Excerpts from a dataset
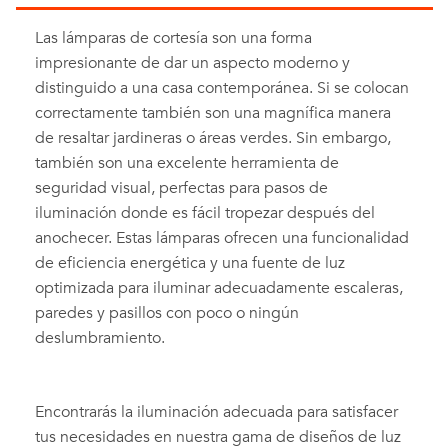
Las lámparas de cortesía son una forma
impresionante de dar un aspecto moderno y
distinguido a una casa contemporánea. Si se colocan
correctamente también son una magnífica manera
de resaltar jardineras o áreas verdes. Sin embargo,
también son una excelente herramienta de
seguridad visual, perfectas para pasos de
iluminación donde es fácil tropezar después del
anochecer. Estas lámparas ofrecen una funcionalidad
de eficiencia energética y una fuente de luz
optimizada para iluminar adecuadamente escaleras,
paredes y pasillos con poco o ningún
deslumbramiento.
Encontrarás la iluminación adecuada para satisfacer
tus necesidades en nuestra gama de diseños de luz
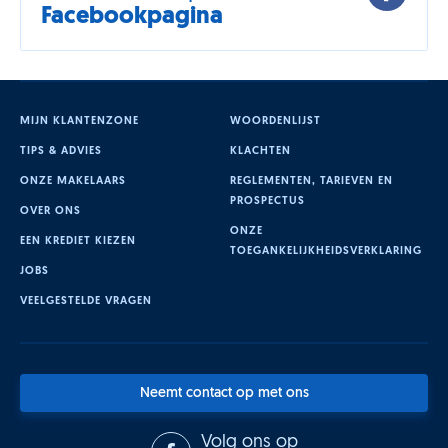
Facebookpagina
MIJN KLANTENZONE
WOORDENLIJST
TIPS & ADVIES
KLACHTEN
ONZE MAKELAARS
REGLEMENTEN, TARIEVEN EN
PROSPECTUS
OVER ONS
ONZE
EEN KREDIET KIEZEN
TOEGANKELIJKHEIDSVERKLARING
JOBS
VEELGESTELDE VRAGEN
Neemt contact op met ons
Volg ons op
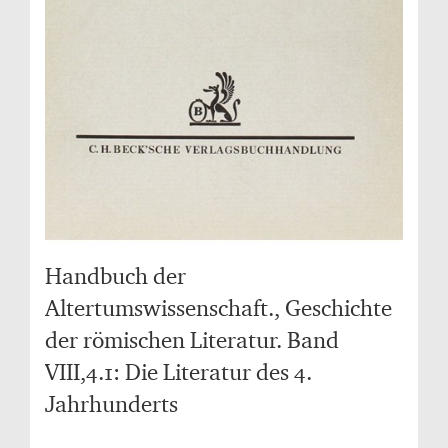
Handbuch der
Altertumswissenschaft., Geschichte
der römischen Literatur. Band
VIII,4.1: Die Literatur des 4.
Jahrhunderts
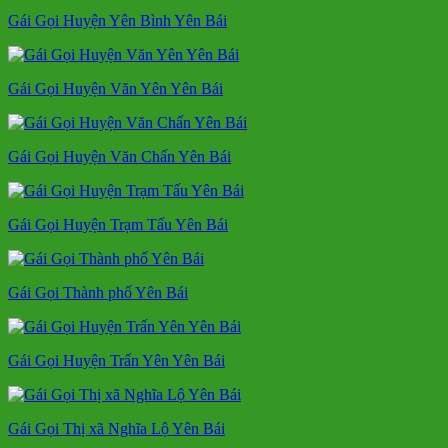
Gái Gọi Huyện Yên Bình Yên Bái
Gái Gọi Huyện Văn Yên Yên Bái
Gái Gọi Huyện Văn Chấn Yên Bái
Gái Gọi Huyện Trạm Tấu Yên Bái
Gái Gọi Thành phố Yên Bái
Gái Gọi Huyện Trấn Yên Yên Bái
Gái Gọi Thị xã Nghĩa Lộ Yên Bái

What you should do: Go through the data and show every line where "Huyện" occurs.

Task output:
Gái Gọi Huyện Yên Bình Yên Bái
Gái Gọi Huyện Văn Yên Yên Bái
Gái Gọi Huyện Văn Chấn Yên Bái
Gái Gọi Huyện Trạm Tấu Yên Bái
Gái Gọi Huyện Trấn Yên Yên Bái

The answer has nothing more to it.